**Trecho fornecido:**

________________________

Para identificar as experiências com relação ao SIC, o Questionário 1 foi submetido a todas as SES do Brasil. Seis delas responderam (Tocantins, Santa Catarina, São Paulo, Minas Gerais, Goiás e Amapá), das quais cinco já haviam recebido demandas judiciais para o SIC. Além disso, todas, exceto Tocantins, têm notado aumento na demanda judicial nos últimos cinco anos (Figura 3). Dentre as secretarias que participaram, apenas Amapá e São Paulo informaram que estão avaliando a tecnologia baseando-se em evidências científicas.
Figura 3 Secretarias de Saúde: número de ações judiciais em saúde de bomba de infusão contínua de insulina nos últimos cinco anos
O Ministério da Saúde (MS) informou que, de 2011 até 2014, foram adquiridos 88 SIC por via judicial diretamente da União, ou seja, não foram contabilizados Estados e municípios, ao preço de R$12.500,00 cada (Figura 4).
Para analisar as experiências de organizações internacionais, foi aplicado o Questionário 2 (Quadro 1). Das 31 organizações da INAHTA, 15 responderam às perguntas (Figura 1). Alguns países como Uruguai, Argentina, Itália, Austrália, Reino Unido, Espanha, Lituânia e Finlândia não responderam ao questionário, pois não estiveram envolvidos no processo de avaliação/incorporação do SIC nos respectivos países/organizações, e, portanto, foram excluídos das análises.
As principais indicações do SIC foram para T1DM, estratificados em 47% para adultos, 23% para crianças até 12 anos, 18% para mulheres grávidas e 12% para crianças entre 13 e 18 anos.

________________________

**Usando as informações:**
**1.** Responda com base no trecho fornecido:
(a) Quantas SES responderam ao Questionário 1?
(b) Quantos SIC o Ministério da Saúde informou ter adquirido por via judicial de 2011 até 2014?
(c) Quantas das 31 organizações da INAHTA responderam às perguntas?
**2.** Diga se cada afirmação está de acordo com o trecho fornecido, respondendo sim ou não e citando as palavras decisivas do trecho:
(a) Tocantins tem notado aumento na demanda judicial nos últimos cinco anos.
(b) Cada SIC adquirido diretamente pela União custou R$12.500,00.
(c) As indicações para mulheres grávidas corresponderam a 18%.
**3.** Traduza para o inglês esta frase do trecho fornecido: "Dentre as secretarias que participaram, apenas Amapá e São Paulo informaram que estão avaliando a tecnologia baseando-se em evidências científicas."

________________________

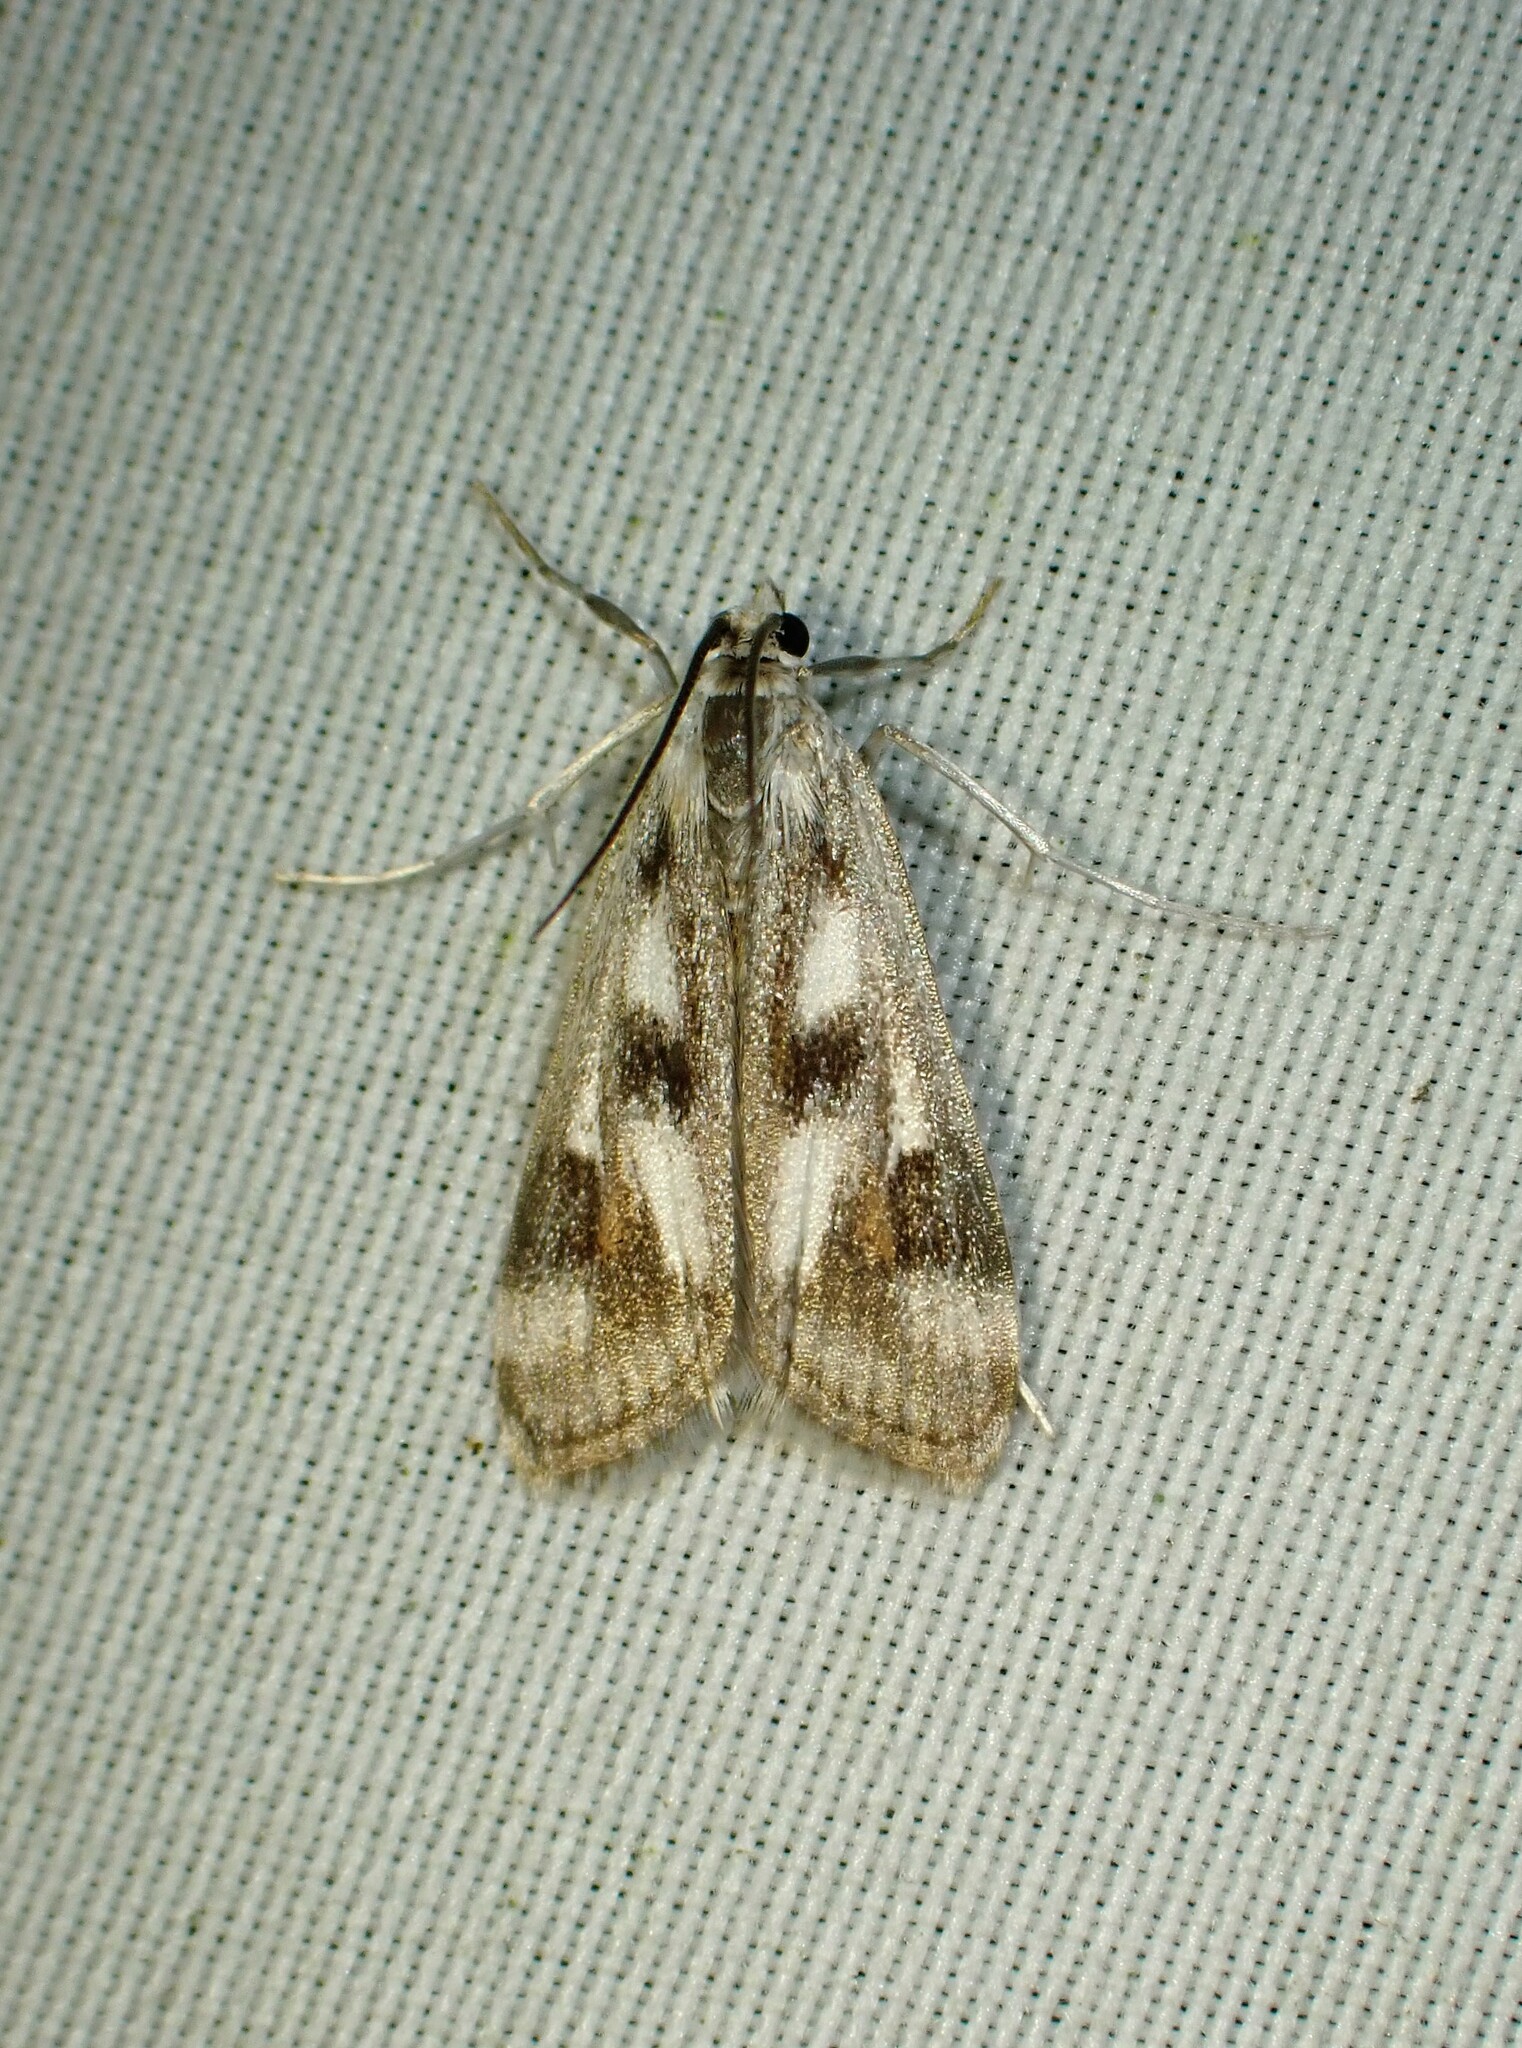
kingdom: Animalia
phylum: Arthropoda
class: Insecta
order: Lepidoptera
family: Crambidae
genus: Parapoynx
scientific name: Parapoynx maculalis
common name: Polymorphic pondweed moth
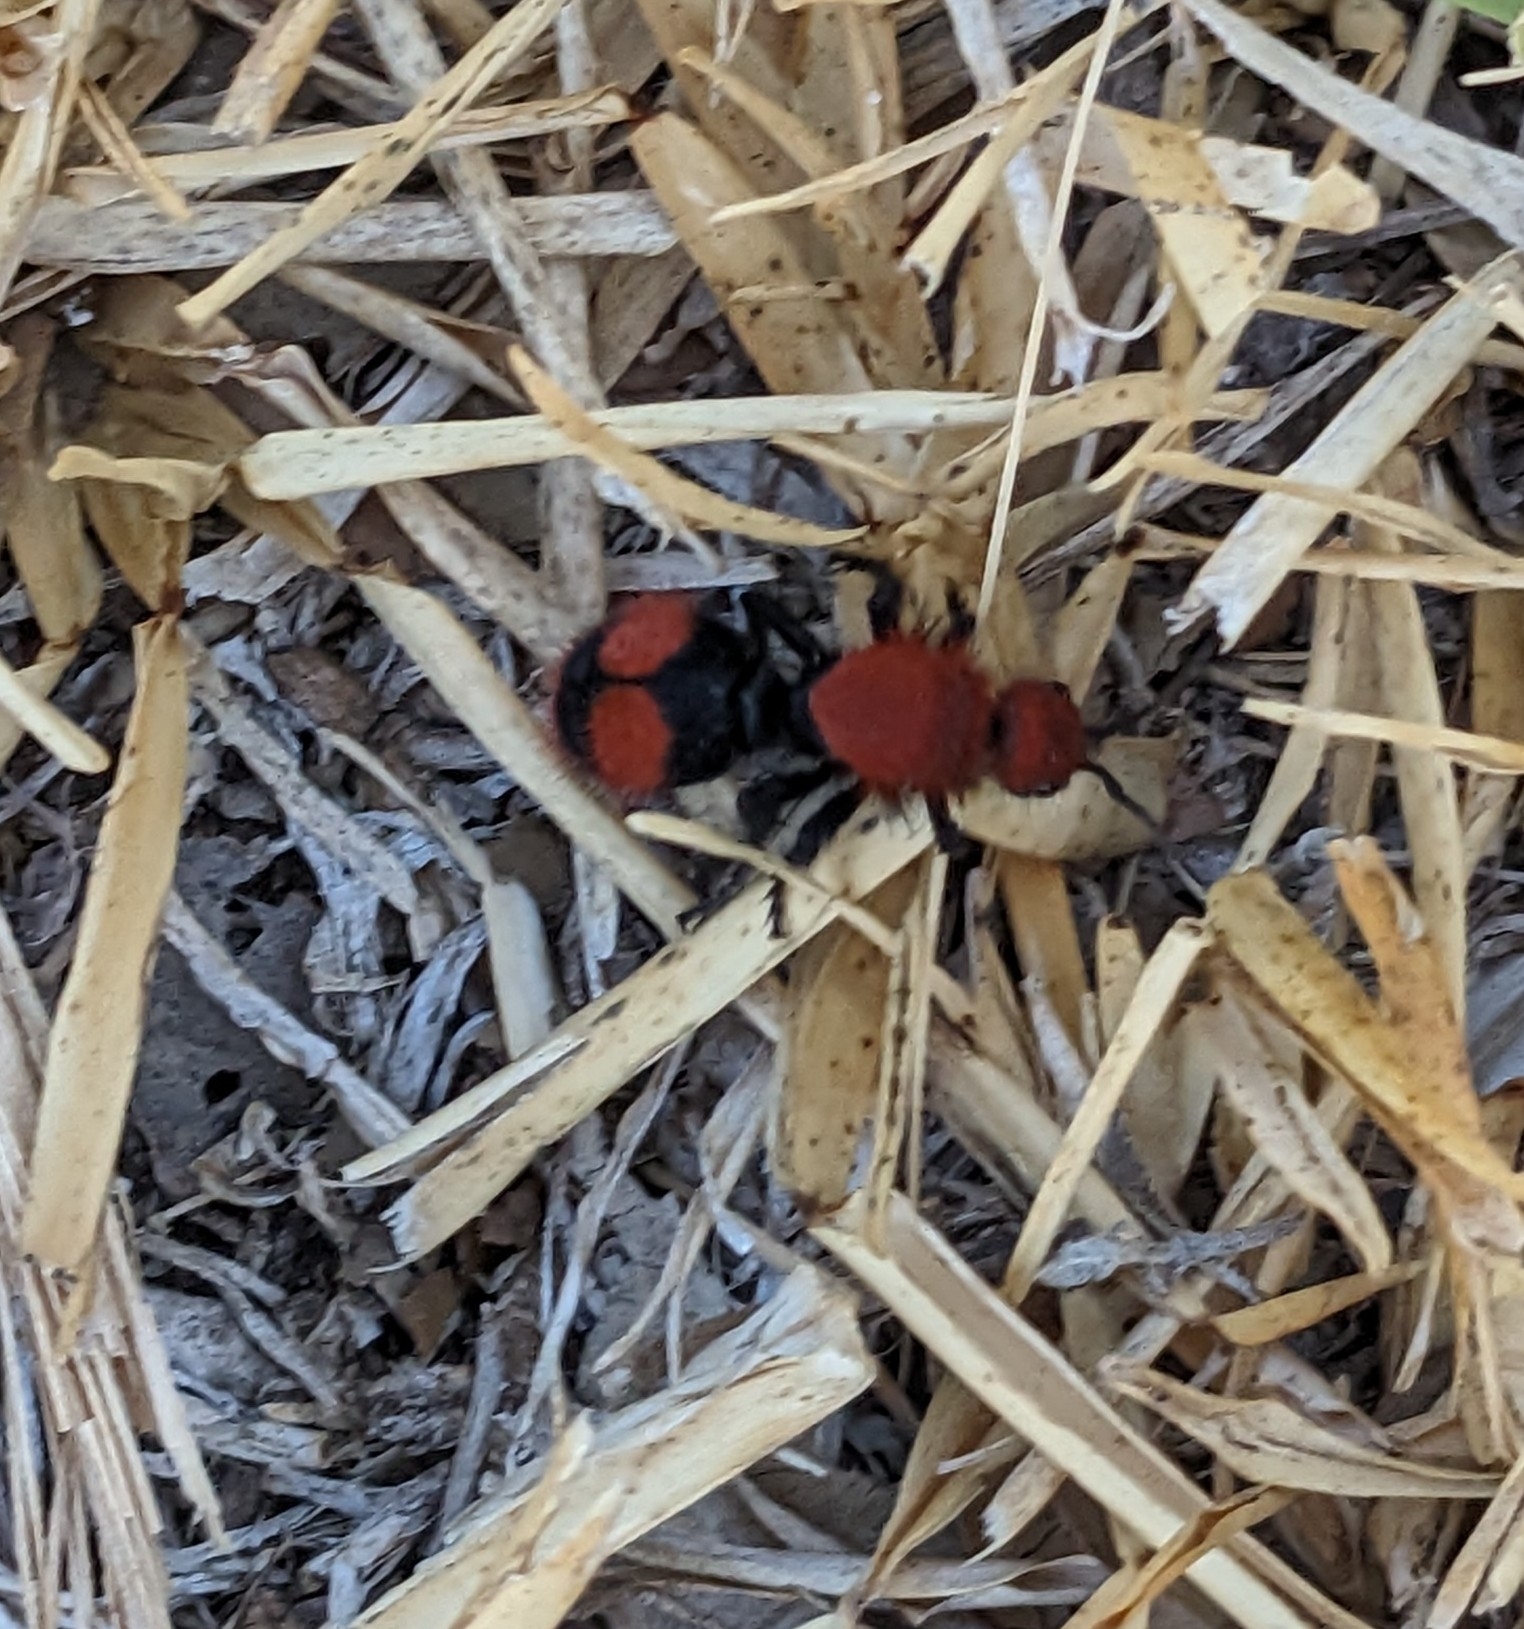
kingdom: Animalia
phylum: Arthropoda
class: Insecta
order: Hymenoptera
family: Mutillidae
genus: Dasymutilla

________________________

**Resultados por tarefa:**
**1.**
(a) Seis.
(b) 88.
(c) 15.

**2.**
(a) Não: "todas, exceto Tocantins, têm notado aumento na demanda judicial nos últimos cinco anos".
(b) Sim: "ao preço de R$12.500,00 cada".
(c) Sim: "18% para mulheres grávidas".

**3.** Among the departments that took part, only Amapá and São Paulo reported that they are evaluating the technology based on scientific evidence.